GeForce 8: Family Portrait
In this review we’ll be talking about Nvidia’s products from the GeForce 8800 series. Their specs are listed in the following table:
As you can see, the GeForce 8 series indeed covers every price segment of the market but there seems to be a gap between GeForce 8600 GTS and GeForce 8800 GTS 320MB. It should be filled in with a solution priced at $229-299, with better performance than GeForce 8600 GTS, and capable of rivaling the Gemini Radeon HD 2600 XT and/or an even more advanced GPU from ATI. Perhaps we’ll see such a solution by the end of this year.

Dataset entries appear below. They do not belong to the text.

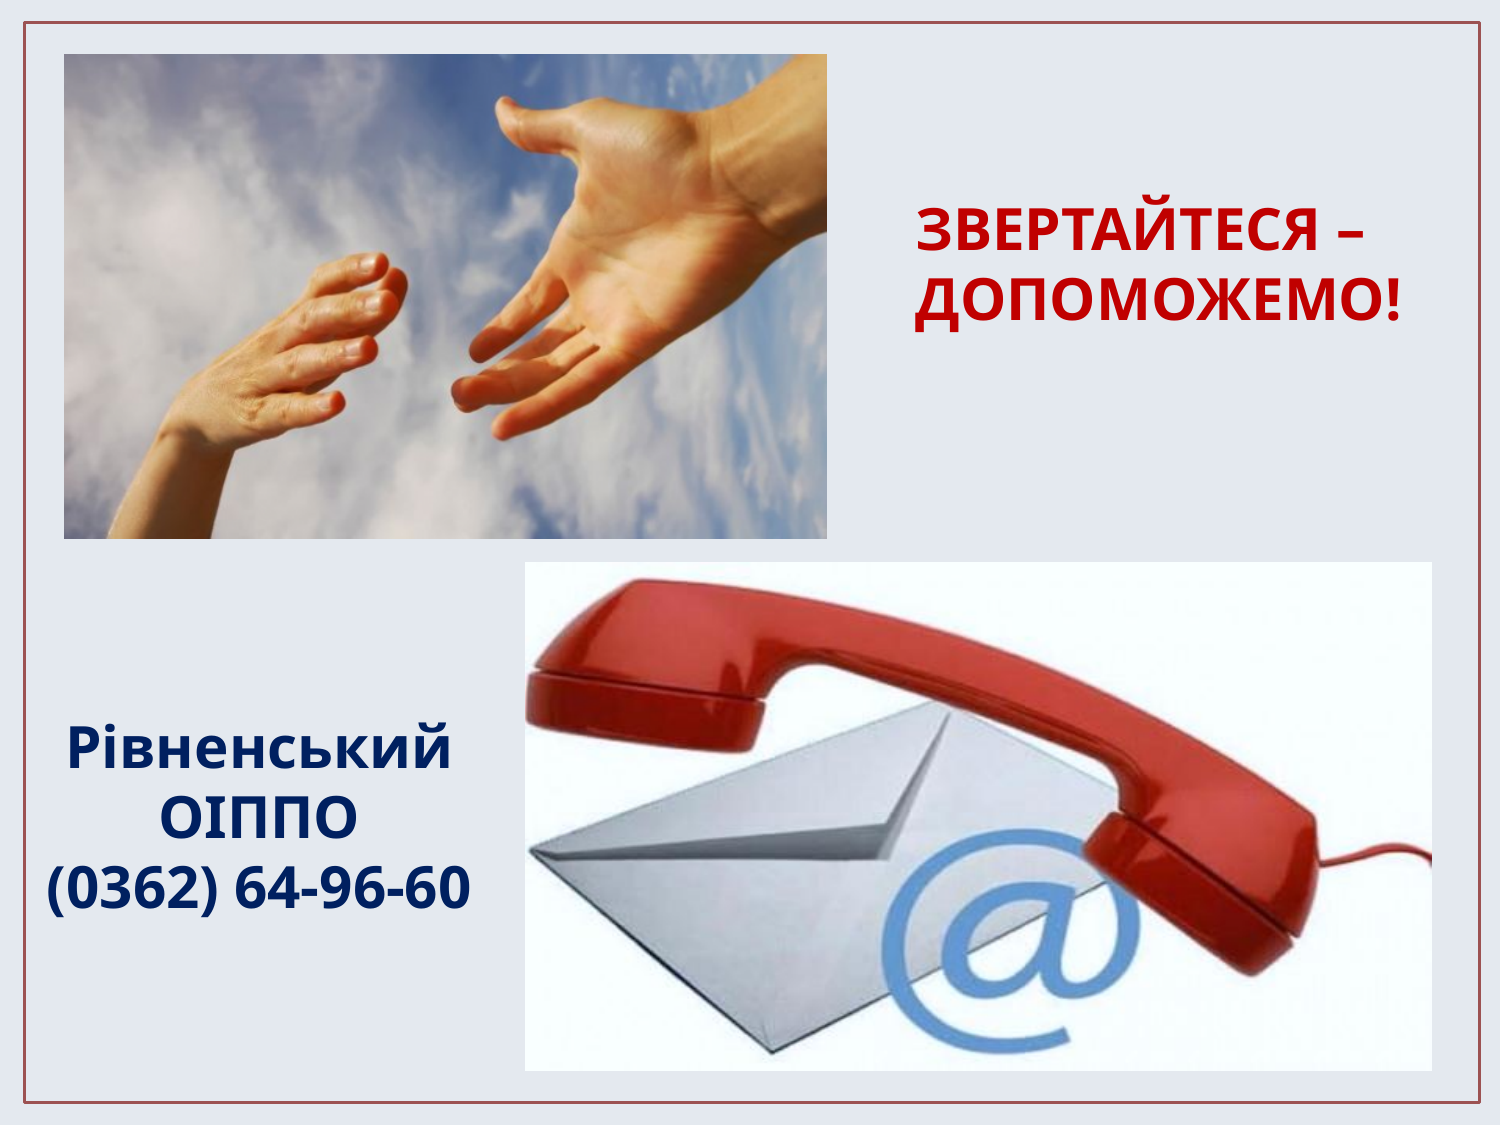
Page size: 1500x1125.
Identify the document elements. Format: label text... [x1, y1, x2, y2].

text_box Рівненський ОІППО (0362) 64-96-60 [29, 702, 489, 928]
picture [64, 54, 827, 540]
picture [525, 562, 1432, 1071]
text_box ЗВЕРТАЙТЕСЯ – ДОПОМОЖЕМО! [900, 184, 1417, 340]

Here is a list of the graphics cards we’ll test today:
- Nvidia GeForce 8800 Ultra (G80, 612/1512/2160MHz, 128sp, 32tmu, 24rop, 384-bit, 768MB GDDR3)

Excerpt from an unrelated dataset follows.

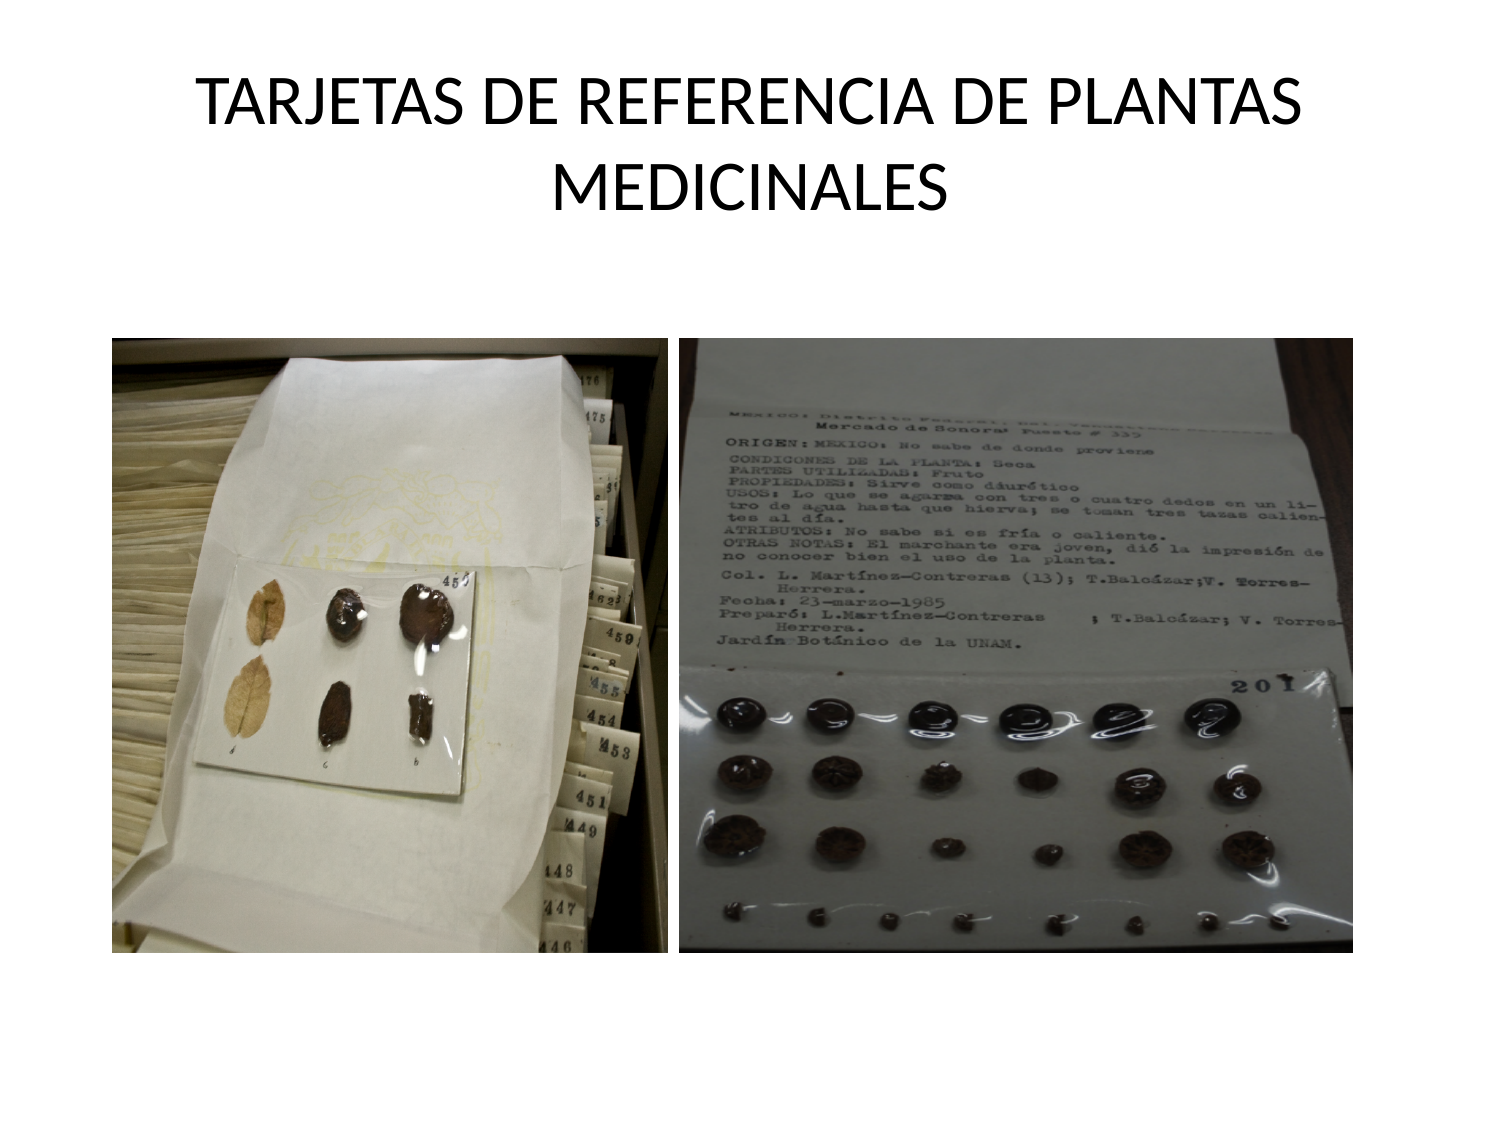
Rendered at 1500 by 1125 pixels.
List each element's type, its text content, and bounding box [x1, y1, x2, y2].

picture [678, 337, 1353, 953]
title TARJETAS DE REFERENCIA DE PLANTAS MEDICINALES [75, 45, 1425, 233]
picture [111, 337, 668, 953]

- Nvidia GeForce 8800 GTX (G80, 576/1350/1900MHz, 128sp, 32tmu, 24rop, 384-bit, 768MB GDDR3)
- Nvidia GeForce 8800 GTS (G80, 513/1188/1600MHz, 96sp, 24tmu, 20rop, 320-bit, 640MB GDDR3)

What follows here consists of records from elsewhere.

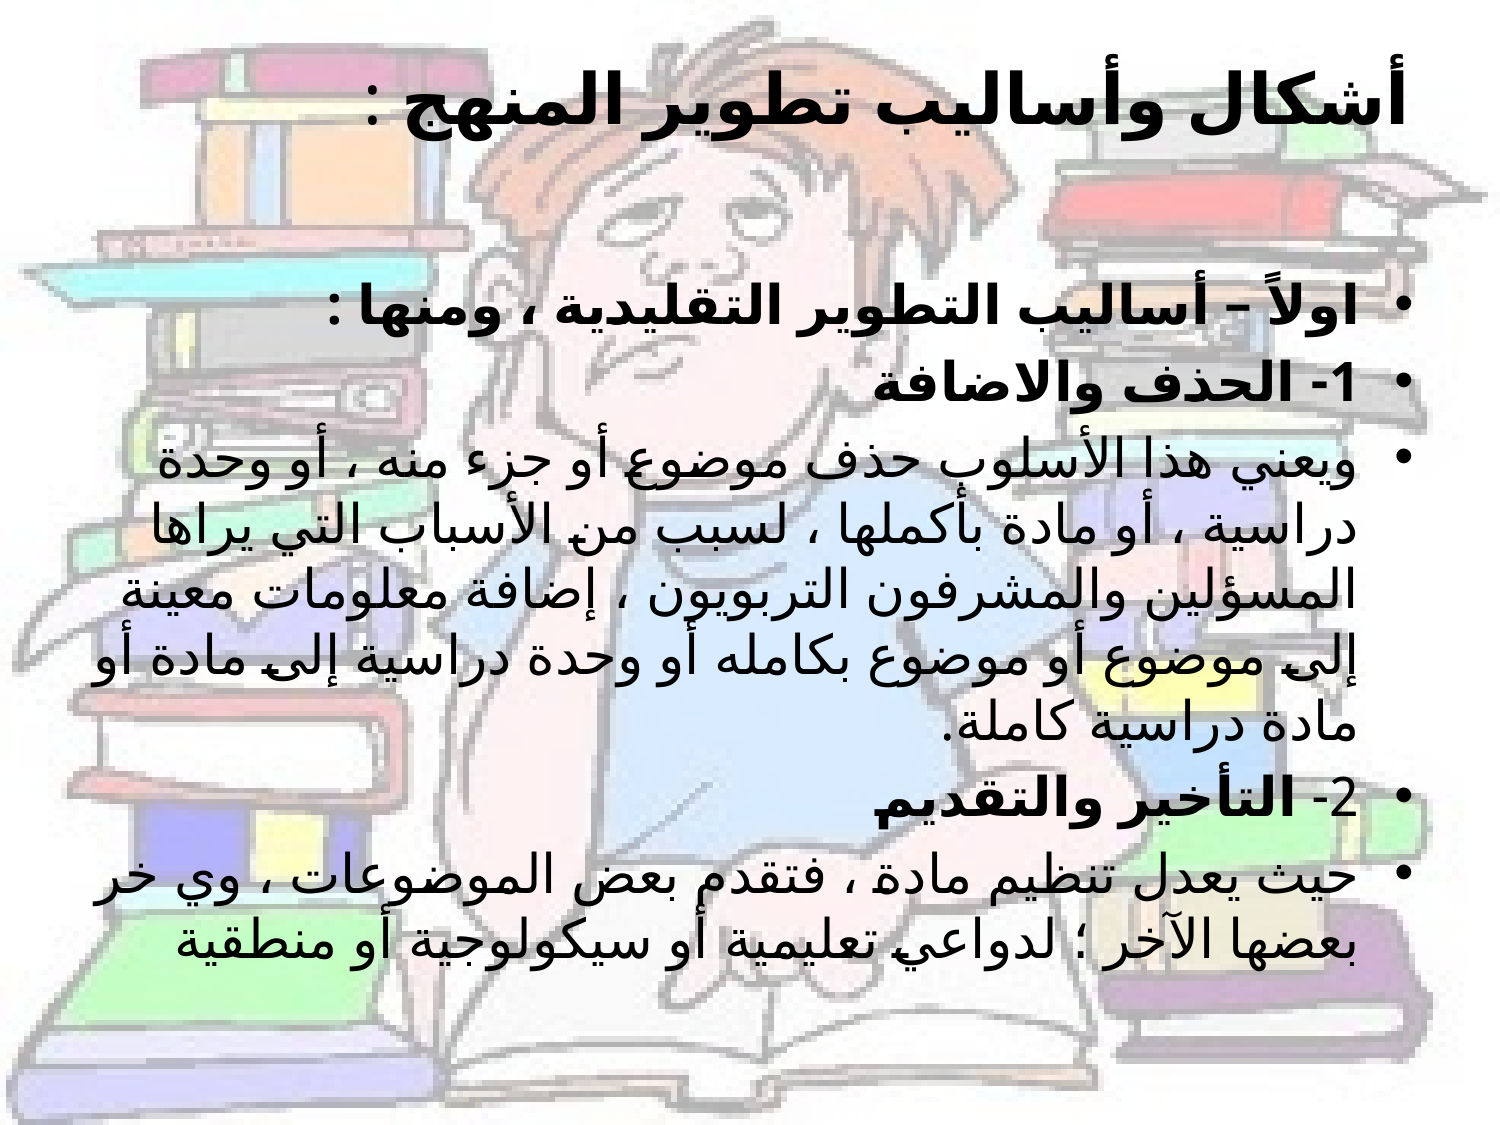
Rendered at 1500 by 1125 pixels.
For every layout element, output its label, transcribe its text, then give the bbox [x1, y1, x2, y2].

title أشكال وأساليب تطوير المنهج : [75, 45, 1425, 233]
list اولاً – أساليب التطوير التقليدية ، ومنها : 1- الحذف والاضافة ويعني هذا الأسلوب حذف موضوع أو جزء منه ، أو وحدة دراسية ، أو مادة بأكملها ، لسبب من الأسباب التي يراها المسؤلين والمشرفون التربويون ، إضافة معلومات معينة إلى موضوع أو موضوع بكامله أو وحدة دراسية إلى مادة أو مادة دراسية كاملة. 2- التأخير والتقديم حيث يعدل تنظيم مادة ، فتقدم بعض الموضوعات ، وي خر بعضها الآخر ؛ لدواعي تعليمية أو سيكولوجية أو منطقية [75, 262, 1425, 1005]
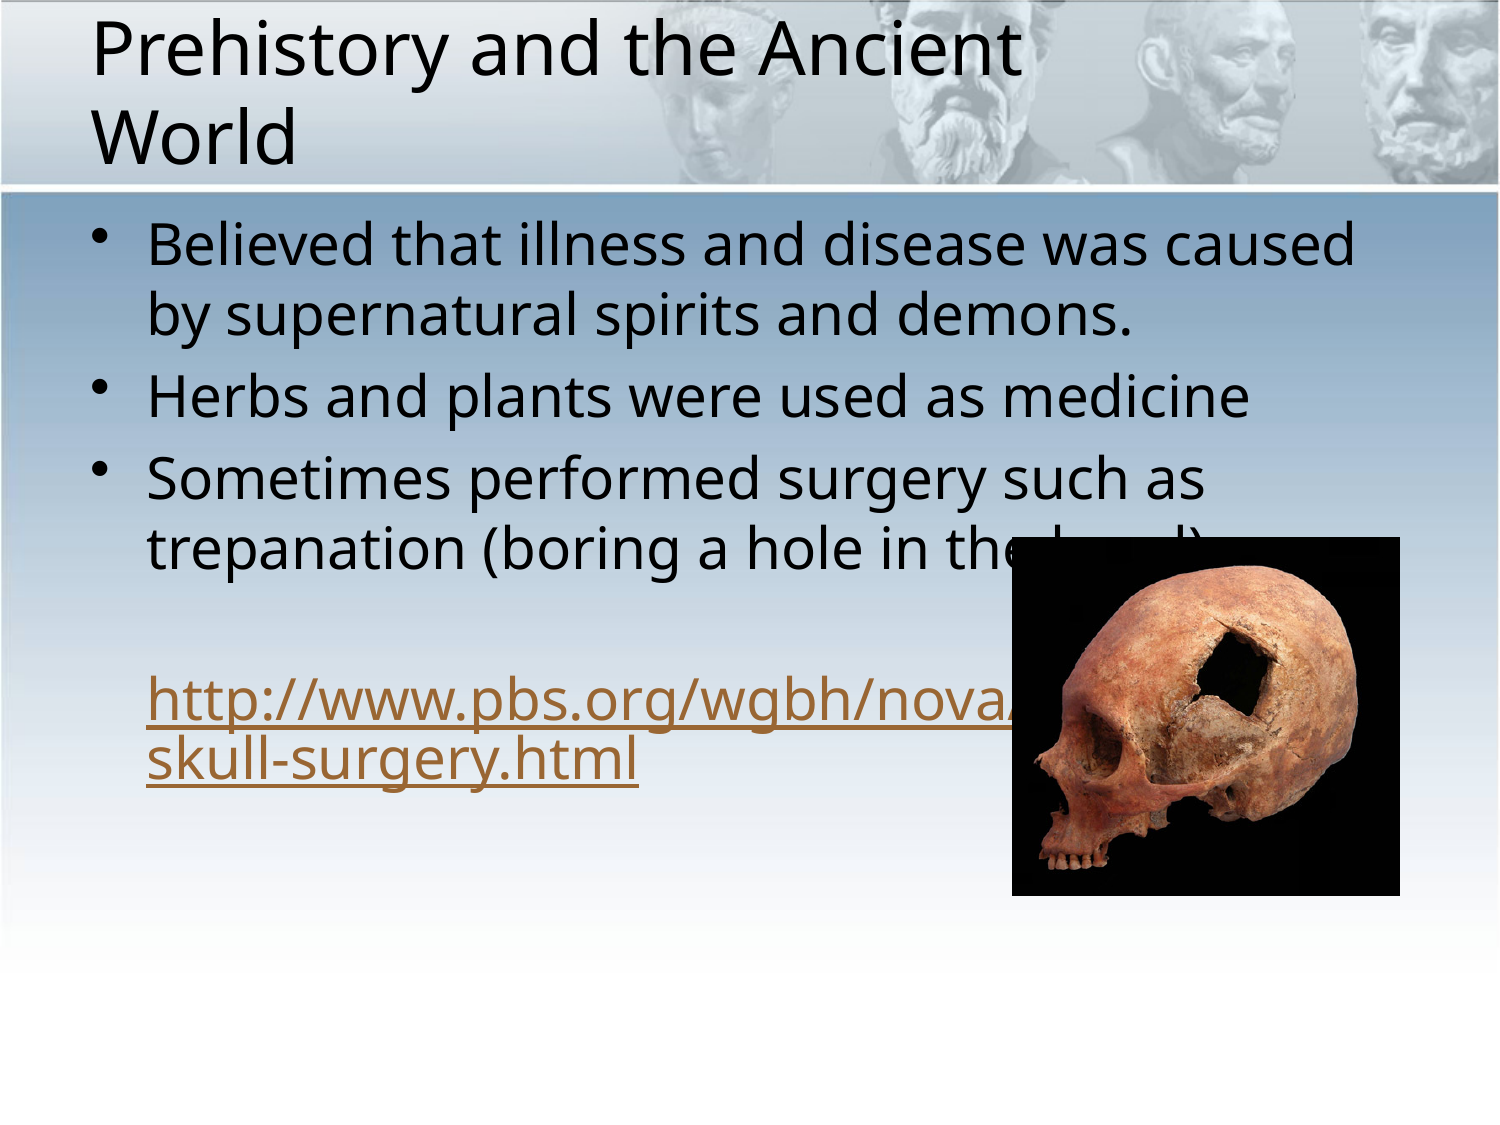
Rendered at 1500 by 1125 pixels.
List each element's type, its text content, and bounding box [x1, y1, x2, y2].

- Nvidia GeForce 8800 GTS 320MB (G80, 513/1188/1600MHz, 96sp, 24tmu, 20rop, 320-bit, 320MB GDDR3)
- Nvidia GeForce 8600 GTS (G84, 675/1450/2000MHz, 32sp, 16tmu, 8rop, 128-bit, 256MB GDDR3)
- Nvidia GeForce 8500 GT (G86, 450/900/800MHz, 16sp, 8tmu, 8rop, 128-bit, 256MB DDR2)
We’ll pay special attention to the GeForce 8600 GTS and GeForce 8500 GT because the former is represented by a graphics card with a passive cooling system (Gigabyte GV-NX86S256H Silent Pipe 3) while the latter (represented by MSI NX8500GT-TD256E) is visiting our labs for the first time.